Leftist group Code Pink hosted speakers at K Street’s Busboys and Poets restaurant to discuss their time with the Nuestra America Convoy, a coalition of activist groups that visited Cuba in recent days to protest U.S. sanctions. The trip involved activities such as giving “humanitarian” supplies to Cubans on March 21, hosting a hip-hop concert that weekend and, as one speaker put it, the state giving them “a huge wall” in Havana to paint on.
Critics have slammed the convoy as a tone-deaf tourist trip that whitewashed Cubans’ suffering under socialist economic policy, censorship and authoritarian control. Code Pink’s guests rejected that narrative, emphasizing how meaningful they felt their regime-approved art project was.
“We got the Cuban government to give us a wall, which is not that easy to do, a huge wall, about 100 feet long, maybe even longer, and 10 feet high,” Busboys and Poets founder and CEO Andy Shallal told an audience of dozens. “And so we went to paint and we thought, well, it’d be an easy thing just kind to go start putting paint on. Well, it turns out, because it’s right next to the ocean and because it’s been years and years of neglect and infrastructure problems, the wall was crumbling.”

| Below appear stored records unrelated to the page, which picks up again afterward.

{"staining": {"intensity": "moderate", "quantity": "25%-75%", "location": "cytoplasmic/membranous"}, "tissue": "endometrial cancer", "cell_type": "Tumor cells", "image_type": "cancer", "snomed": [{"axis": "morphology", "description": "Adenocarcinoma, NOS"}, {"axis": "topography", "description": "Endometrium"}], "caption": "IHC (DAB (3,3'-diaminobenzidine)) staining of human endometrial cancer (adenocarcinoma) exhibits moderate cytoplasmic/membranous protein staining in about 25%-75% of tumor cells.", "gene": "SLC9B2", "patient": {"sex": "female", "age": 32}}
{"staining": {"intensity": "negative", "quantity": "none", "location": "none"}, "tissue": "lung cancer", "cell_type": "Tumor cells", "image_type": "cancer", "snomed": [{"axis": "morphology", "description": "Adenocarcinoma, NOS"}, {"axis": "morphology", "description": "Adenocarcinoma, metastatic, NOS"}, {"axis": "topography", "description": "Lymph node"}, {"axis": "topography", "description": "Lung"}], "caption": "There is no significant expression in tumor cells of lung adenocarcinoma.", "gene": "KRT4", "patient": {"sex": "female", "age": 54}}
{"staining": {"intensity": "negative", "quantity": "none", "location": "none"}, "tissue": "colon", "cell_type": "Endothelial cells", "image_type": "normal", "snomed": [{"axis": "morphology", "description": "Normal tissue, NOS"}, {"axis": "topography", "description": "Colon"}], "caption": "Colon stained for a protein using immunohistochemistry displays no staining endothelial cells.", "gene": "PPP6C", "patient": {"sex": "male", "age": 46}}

Activists first had to scrape piles of trash away from the wall, but the final product was a “three-dimensional undersea world of beauty,” Shallal said.
“You know how in ‘The Wizard of Oz,’ you go from black and white to the color?” he said. “It just suddenly, like, transformed this whole space and suddenly went from this sort of depressing, drab place to the most joyful spot in Havana.”
“So it’s just the power of art to transform spaces and transform spirits and transform people, it was so amazing,” Shallal said. “On top of that, and I don’t mean to go on, but on top of that, the young people that came were phenomenal.”
A fellow mural artist, identified as Cory, mentioned how a poor local resident with no internet service, water or electricity “was finding ways every day to get to the mural space so that he could … look out for us, take part in what we were doing, and build in brotherhood and solidarity.”
Cuba faces international criticism, even from some left-leaning groups, for censoring or jailing political dissenters and journalists who scrutinize the government. Through crushing economic sanctions, President Donald Trump convinced the regime on March 13 to release 51 prisoners. It was an example of the very pressure that Beltway activists railed against on Thursday, blaming Trump for Cuba’s poverty.
Rev. Dr. Stephany Rose of Movement 4 Freedom called Trump’s Cuba policy “white supremacy.” Another convoy participant described Cuba’s bloody 1950s communist revolution “a beacon of hope for a lot of countries.” One speaker, wearing a communist-style hat with a red star, said Cuba’s public health system should be a “blueprint” for other countries.
Some of the convoy’s travel to Cuba involved the Global Sumud Flotilla, a boat activist Greta Thunberg used in September to travel to Gaza over Israeli military action. The flotilla shows how “interconnected” the pro-Cuba and Pro-Palestinian causes are, Code Pink DC Coordinator Olivia DiNucci said Thursday.
“When we know that the enemy is the U.S., a lot of people want to work together because it, you know, has had such detrimental policies around,” DiNucci said.